Tuesday, January 24, 2012

My GPS for Body Positions

I sit on my bed with my laptop placed on my ever-expanding lap. I tried to go downstairs for dinner last night and quickly discovered that my body preferred staying comfortable in my own bed. My Monkees gait from a year ago attempted to take over the scene. I just plopped on the couch and stayed there. After dinner, I did a mad dash – or a quiet stumble – to the steps.

I did splurge with a shower last night. The warm water felt pretty good. Bob also took off a bunch of the bandaging to aid recovery. We’re not totally sure if that was the best option for the day, but we did it anyway.

I’ve started on Class 2 for my meditation instructor certification. I even have the first ten questions done. That is not exactly stellar for, but it’s my meager attempt to keep my brain at least half way organized.  I plan to hit the books when I am through with this posting.

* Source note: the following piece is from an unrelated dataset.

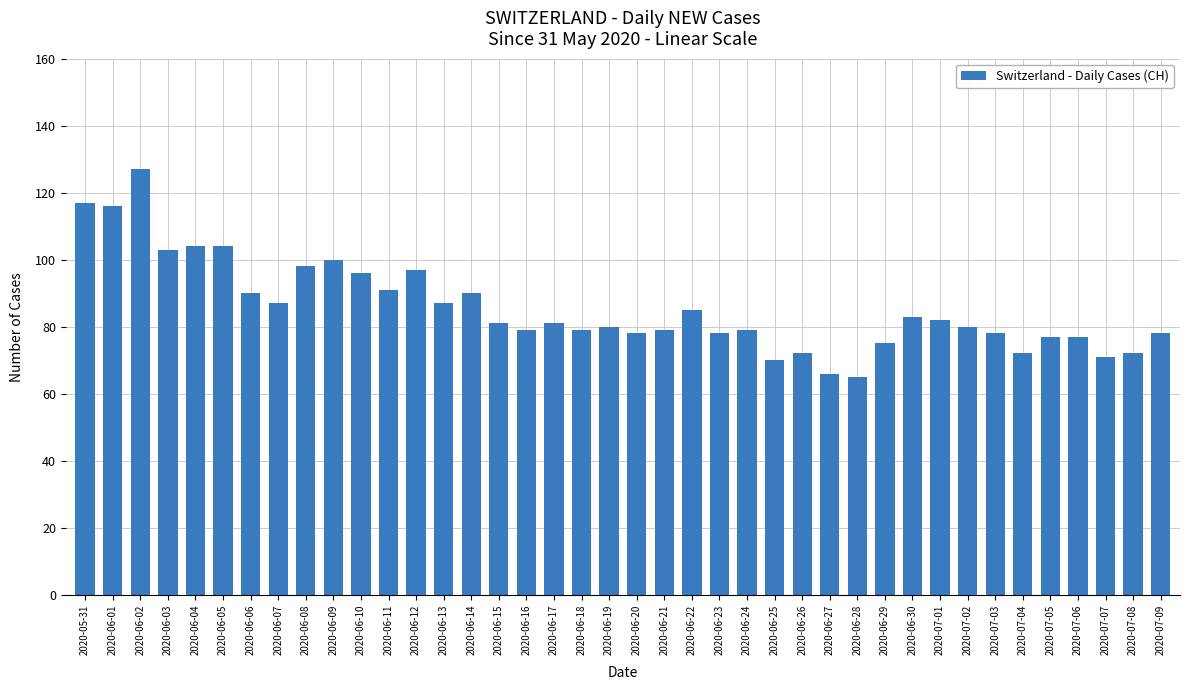

The value at 2020-07-04 is 101. True or false?

False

The pain is way worse than I expected. To budge at all sends a violent stabbing of pain that doesn’t feel very good. I try not to repeat such maneuvers. I can see why I have one of the oxygen suckers they pass out after surgeries, for otherwise my breathing is quite shallow. Perhaps I would benefit from the Sweepstake dude to race to our door and give us a prize. I’m hardly photogenic, but they can always photo-shop somebody else in on top of me. I do a pretty good Queen Elizabeth wave though, so I’m as ready as I can get.

I’m really sleeping a great deal, which I don’t know is a good or bad thing. I try to crash my achy limbs on a 74-degree angle because my pain meter calls out, “This is a poor option” when I am flat on my back or side. “Please make a new selection.”  When I go straight back on my back, my eyes get really big and scary. That’s not a good option either.

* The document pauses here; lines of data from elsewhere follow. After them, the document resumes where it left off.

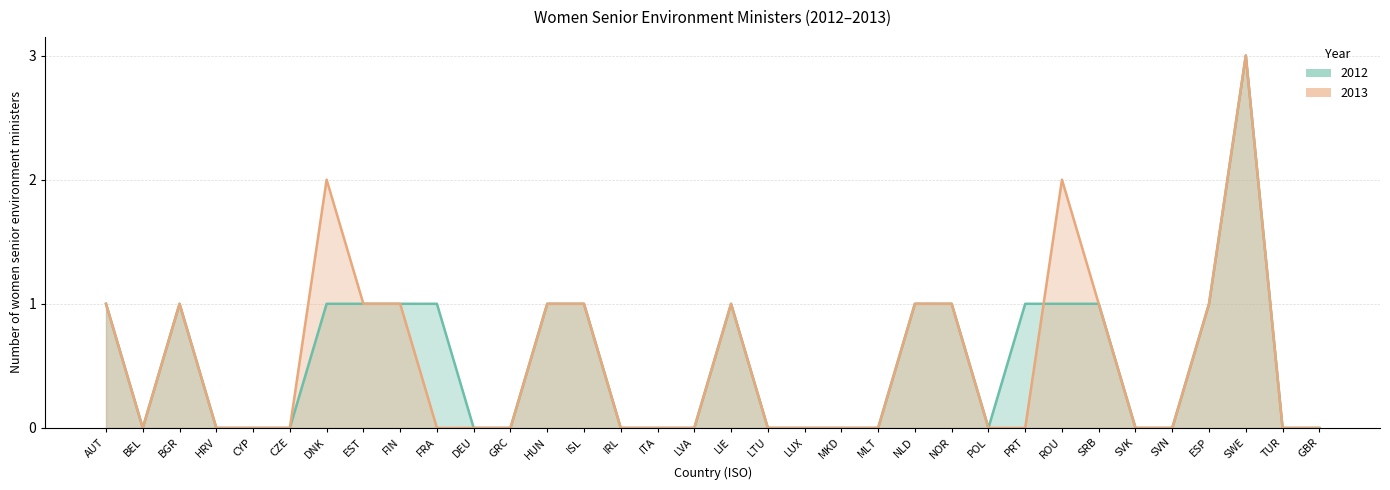

Which series has the largest range (max minus min)?

2012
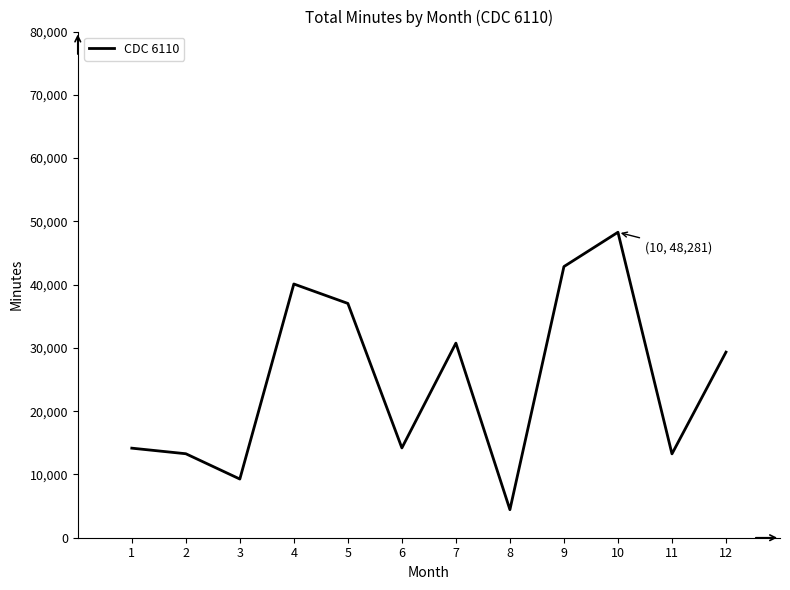

Where is the first local minimum?

3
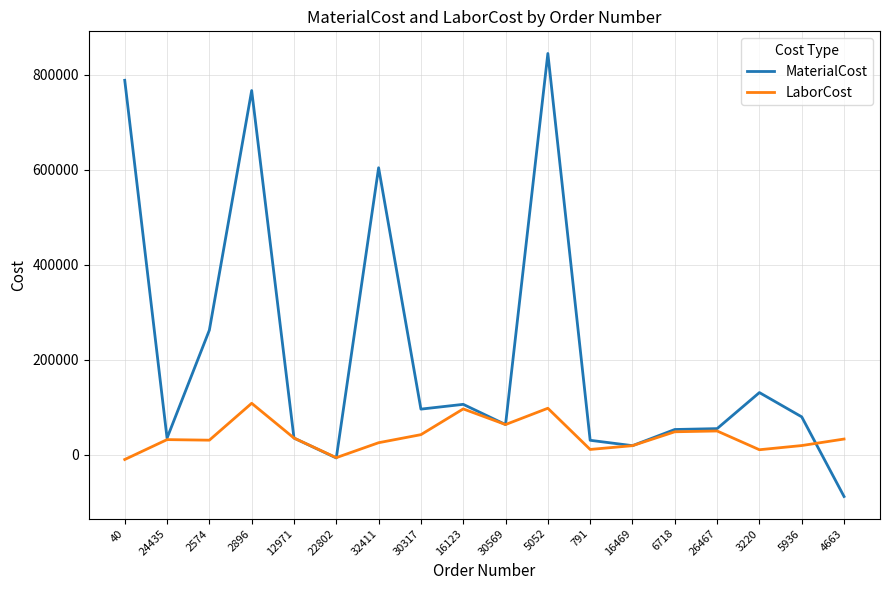

In LaborCost, how many points are higher than both neighbors (excluding endpoints)?

5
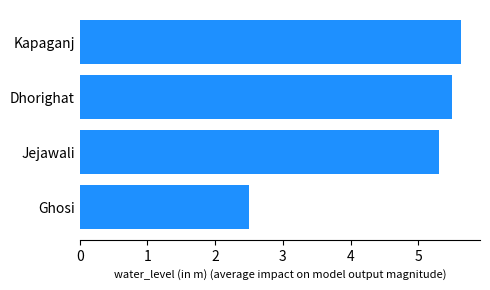

Is it true that the value at Dhorighat is 5.5?

True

My poor Bobby doesn’t handle these kinds of experiences very well anymore, yet there is not much that I can do to help him at this point.

Well, my pain pills are calling. I will just take one and it will be the first one of the day. Not too bad for almost noon. I apologize for any real unusual writing, even for me. It’s had to stay focused so my topic is bouncing all around like a pinball wizard.

Thanks to all of you who have sent “Thinking of You” cards. The email variety is wonderful also. I’ll beat this thing; I just am not sure how many decades or centuries that will take.

Enjoy our rare sunshine. Go out and dance in the streets, the doctors vetoed that idea for me already. That’s all right, life is good.

God Uses My Chronic Pain to Prove that Life is Good:
     -  When I hurt like this, I know that God is the only one who can help me.